Written task 1.
In the excerpt on the playDtmfSounds tool, what is the name of the string parameter that the tool accepts?
*** Excerpt provided Section Begins ***
The built-in playDtmfSounds tool allows your AI agent to send DTMF tones, which is useful for navigating Interactive Voice Response (IVR) systems or other phone trees. To enable the tool, add it to the selectedTools array when creating a call or call stage:

// Example request body for creating a call with DTMF capability
{
  "systemPrompt": "You are a helpful assistant. When prompted to dial an extension, use the 'playDtmfSounds' tool to send the appropriate tones.",
  "selectedTools": [
    { "toolName": "playDtmfSounds" }
  ]
}

The playDtmfSounds tool accepts a string parameter named digits and works with the following tones: 0-9, *, #, A-D.

For example:

// Example of using the playDtmfSounds tool to dial an extension
{
  "digits": "123#"  // Will play tones for 1, 2, 3, and # in sequence
}

Note: the playDtmfSounds tool uses an automatic parameter that sends the proper sample rate of the source audio and should be treated as an implementation detail.
*** Excerpt provided Section Ends ***
Written task 2.
Copy the stretch of the records from their first line through the line that contains "NOTICIAS ANTERIORES DE", including both of those lines.
*** Records supplied Section Begins ***
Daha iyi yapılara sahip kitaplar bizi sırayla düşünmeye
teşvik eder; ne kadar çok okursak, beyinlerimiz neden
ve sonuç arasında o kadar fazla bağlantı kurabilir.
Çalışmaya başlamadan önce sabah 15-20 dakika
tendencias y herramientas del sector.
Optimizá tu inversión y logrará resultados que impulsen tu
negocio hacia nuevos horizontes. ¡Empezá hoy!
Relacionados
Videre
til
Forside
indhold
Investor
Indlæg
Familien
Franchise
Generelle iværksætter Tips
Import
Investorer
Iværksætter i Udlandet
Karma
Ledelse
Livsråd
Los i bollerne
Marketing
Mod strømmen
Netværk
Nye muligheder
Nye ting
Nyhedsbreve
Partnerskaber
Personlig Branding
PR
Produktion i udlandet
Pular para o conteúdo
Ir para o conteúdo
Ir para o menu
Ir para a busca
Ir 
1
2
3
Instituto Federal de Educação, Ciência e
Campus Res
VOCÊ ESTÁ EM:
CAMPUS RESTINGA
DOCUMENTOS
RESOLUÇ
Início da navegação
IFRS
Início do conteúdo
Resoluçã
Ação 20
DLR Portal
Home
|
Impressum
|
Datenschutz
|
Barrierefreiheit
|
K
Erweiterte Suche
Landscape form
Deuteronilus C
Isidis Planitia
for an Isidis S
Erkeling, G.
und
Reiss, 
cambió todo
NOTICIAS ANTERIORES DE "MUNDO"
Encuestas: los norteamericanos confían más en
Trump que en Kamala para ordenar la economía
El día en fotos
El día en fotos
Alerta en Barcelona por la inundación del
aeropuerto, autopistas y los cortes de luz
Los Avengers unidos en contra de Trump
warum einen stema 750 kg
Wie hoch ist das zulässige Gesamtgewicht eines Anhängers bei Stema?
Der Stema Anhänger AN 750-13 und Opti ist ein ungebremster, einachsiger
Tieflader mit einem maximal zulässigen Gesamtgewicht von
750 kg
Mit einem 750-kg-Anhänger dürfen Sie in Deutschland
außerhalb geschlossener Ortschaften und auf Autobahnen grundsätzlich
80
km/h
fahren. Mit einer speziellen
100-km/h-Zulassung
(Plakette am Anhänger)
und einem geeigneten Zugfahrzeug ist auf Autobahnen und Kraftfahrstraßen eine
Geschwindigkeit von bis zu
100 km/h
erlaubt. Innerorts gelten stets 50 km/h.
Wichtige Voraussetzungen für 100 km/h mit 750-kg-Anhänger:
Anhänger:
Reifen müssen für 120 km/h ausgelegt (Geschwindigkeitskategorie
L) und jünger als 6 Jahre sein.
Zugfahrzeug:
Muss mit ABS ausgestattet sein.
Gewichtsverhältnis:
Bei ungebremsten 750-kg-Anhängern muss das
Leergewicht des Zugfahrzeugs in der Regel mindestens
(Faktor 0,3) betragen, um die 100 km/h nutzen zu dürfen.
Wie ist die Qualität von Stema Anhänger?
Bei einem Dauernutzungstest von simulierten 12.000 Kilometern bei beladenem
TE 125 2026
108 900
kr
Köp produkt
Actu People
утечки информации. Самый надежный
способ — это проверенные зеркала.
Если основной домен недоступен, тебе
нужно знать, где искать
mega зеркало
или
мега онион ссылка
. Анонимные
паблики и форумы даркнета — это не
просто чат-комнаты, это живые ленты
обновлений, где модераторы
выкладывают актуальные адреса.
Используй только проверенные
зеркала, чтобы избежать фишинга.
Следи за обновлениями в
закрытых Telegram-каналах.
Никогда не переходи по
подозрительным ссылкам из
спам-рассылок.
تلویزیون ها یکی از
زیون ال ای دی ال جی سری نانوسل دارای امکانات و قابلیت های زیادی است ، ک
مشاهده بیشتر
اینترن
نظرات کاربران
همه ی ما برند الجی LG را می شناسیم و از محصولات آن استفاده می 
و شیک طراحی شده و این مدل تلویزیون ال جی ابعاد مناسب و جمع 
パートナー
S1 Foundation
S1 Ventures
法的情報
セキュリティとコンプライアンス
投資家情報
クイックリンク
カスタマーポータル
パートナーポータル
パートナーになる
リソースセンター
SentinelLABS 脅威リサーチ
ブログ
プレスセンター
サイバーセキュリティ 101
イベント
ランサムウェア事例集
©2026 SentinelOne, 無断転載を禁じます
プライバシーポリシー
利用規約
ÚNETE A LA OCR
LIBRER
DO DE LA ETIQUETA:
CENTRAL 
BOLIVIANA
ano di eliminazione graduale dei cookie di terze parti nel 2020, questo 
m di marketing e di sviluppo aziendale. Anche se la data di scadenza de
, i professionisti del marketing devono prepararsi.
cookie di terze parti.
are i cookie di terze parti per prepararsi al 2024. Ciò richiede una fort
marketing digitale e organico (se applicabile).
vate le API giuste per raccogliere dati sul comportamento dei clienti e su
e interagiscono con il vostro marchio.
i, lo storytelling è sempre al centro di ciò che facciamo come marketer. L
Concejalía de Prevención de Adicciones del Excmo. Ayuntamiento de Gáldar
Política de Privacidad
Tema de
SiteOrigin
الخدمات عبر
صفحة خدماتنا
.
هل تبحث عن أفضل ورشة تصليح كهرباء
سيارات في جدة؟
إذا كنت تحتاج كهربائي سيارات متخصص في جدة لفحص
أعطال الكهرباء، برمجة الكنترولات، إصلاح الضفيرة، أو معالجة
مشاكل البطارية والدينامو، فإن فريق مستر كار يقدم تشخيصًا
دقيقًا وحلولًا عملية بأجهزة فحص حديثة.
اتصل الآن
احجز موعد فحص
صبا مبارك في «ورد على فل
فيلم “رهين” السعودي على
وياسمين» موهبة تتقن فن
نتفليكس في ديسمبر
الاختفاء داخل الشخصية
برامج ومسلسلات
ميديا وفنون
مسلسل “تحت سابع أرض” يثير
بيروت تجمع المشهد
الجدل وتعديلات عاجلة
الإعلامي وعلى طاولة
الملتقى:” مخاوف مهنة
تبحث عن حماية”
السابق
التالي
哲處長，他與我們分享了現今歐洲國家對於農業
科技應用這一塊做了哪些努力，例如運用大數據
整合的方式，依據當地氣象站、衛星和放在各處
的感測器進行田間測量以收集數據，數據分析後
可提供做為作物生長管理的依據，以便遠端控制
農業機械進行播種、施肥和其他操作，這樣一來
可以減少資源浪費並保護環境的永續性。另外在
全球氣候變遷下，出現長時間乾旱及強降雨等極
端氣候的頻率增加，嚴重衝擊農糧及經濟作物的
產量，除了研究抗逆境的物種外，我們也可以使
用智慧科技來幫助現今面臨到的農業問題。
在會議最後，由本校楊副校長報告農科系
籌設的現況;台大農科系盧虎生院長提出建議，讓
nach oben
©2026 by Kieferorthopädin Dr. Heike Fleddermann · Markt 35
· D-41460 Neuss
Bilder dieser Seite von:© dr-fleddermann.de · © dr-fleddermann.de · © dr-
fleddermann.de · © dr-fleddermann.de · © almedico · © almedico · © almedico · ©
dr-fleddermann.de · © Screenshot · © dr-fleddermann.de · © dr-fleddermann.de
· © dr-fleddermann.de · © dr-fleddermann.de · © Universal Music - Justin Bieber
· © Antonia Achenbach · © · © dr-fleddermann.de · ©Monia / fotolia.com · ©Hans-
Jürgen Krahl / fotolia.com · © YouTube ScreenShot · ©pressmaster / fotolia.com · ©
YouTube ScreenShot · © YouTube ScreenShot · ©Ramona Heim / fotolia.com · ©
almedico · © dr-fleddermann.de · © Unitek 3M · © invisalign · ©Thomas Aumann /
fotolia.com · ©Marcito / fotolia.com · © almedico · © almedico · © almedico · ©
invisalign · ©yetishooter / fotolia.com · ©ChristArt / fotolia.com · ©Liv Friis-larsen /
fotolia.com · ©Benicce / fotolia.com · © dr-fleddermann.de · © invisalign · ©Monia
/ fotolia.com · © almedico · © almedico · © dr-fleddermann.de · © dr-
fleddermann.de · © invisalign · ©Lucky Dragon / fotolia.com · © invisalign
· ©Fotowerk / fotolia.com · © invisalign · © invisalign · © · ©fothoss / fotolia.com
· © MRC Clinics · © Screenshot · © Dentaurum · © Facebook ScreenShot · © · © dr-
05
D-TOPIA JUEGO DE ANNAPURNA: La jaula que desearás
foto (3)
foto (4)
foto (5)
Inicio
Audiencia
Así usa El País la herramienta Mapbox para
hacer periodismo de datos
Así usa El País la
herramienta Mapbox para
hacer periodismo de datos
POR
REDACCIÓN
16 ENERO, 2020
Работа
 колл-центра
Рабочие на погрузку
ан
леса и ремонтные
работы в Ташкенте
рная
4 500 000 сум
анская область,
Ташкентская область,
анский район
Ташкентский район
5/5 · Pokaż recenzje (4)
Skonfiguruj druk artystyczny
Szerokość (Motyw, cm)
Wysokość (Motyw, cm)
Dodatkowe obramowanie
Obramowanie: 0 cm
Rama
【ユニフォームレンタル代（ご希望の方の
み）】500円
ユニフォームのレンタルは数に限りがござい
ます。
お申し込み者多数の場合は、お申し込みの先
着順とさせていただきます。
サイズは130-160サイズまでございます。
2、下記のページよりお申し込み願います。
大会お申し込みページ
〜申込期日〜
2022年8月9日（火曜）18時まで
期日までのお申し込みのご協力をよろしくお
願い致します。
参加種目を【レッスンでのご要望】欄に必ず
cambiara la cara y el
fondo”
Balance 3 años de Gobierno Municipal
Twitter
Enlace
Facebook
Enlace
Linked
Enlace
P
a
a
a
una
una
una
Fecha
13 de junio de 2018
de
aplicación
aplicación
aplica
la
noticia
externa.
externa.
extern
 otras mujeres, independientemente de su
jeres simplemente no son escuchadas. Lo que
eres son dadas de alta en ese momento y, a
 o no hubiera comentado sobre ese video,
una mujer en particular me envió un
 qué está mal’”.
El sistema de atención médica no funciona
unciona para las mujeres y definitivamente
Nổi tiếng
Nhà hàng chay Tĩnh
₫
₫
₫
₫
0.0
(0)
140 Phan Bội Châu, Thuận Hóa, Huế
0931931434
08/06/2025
*** Records supplied Section Ends ***
Final answer 1.
digits

Final answer 2.
Daha iyi yapılara sahip kitaplar bizi sırayla düşünmeye
teşvik eder; ne kadar çok okursak, beyinlerimiz neden
ve sonuç arasında o kadar fazla bağlantı kurabilir.
Çalışmaya başlamadan önce sabah 15-20 dakika
tendencias y herramientas del sector.
Optimizá tu inversión y logrará resultados que impulsen tu
negocio hacia nuevos horizontes. ¡Empezá hoy!
Relacionados
Videre
til
Forside
indhold
Investor
Indlæg
Familien
Franchise
Generelle iværksætter Tips
Import
Investorer
Iværksætter i Udlandet
Karma
Ledelse
Livsråd
Los i bollerne
Marketing
Mod strømmen
Netværk
Nye muligheder
Nye ting
Nyhedsbreve
Partnerskaber
Personlig Branding
PR
Produktion i udlandet
Pular para o conteúdo
Ir para o conteúdo
Ir para o menu
Ir para a busca
Ir 
1
2
3
Instituto Federal de Educação, Ciência e
Campus Res
VOCÊ ESTÁ EM:
CAMPUS RESTINGA
DOCUMENTOS
RESOLUÇ
Início da navegação
IFRS
Início do conteúdo
Resoluçã
Ação 20
DLR Portal
Home
|
Impressum
|
Datenschutz
|
Barrierefreiheit
|
K
Erweiterte Suche
Landscape form
Deuteronilus C
Isidis Planitia
for an Isidis S
Erkeling, G.
und
Reiss, 
cambió todo
NOTICIAS ANTERIORES DE "MUNDO"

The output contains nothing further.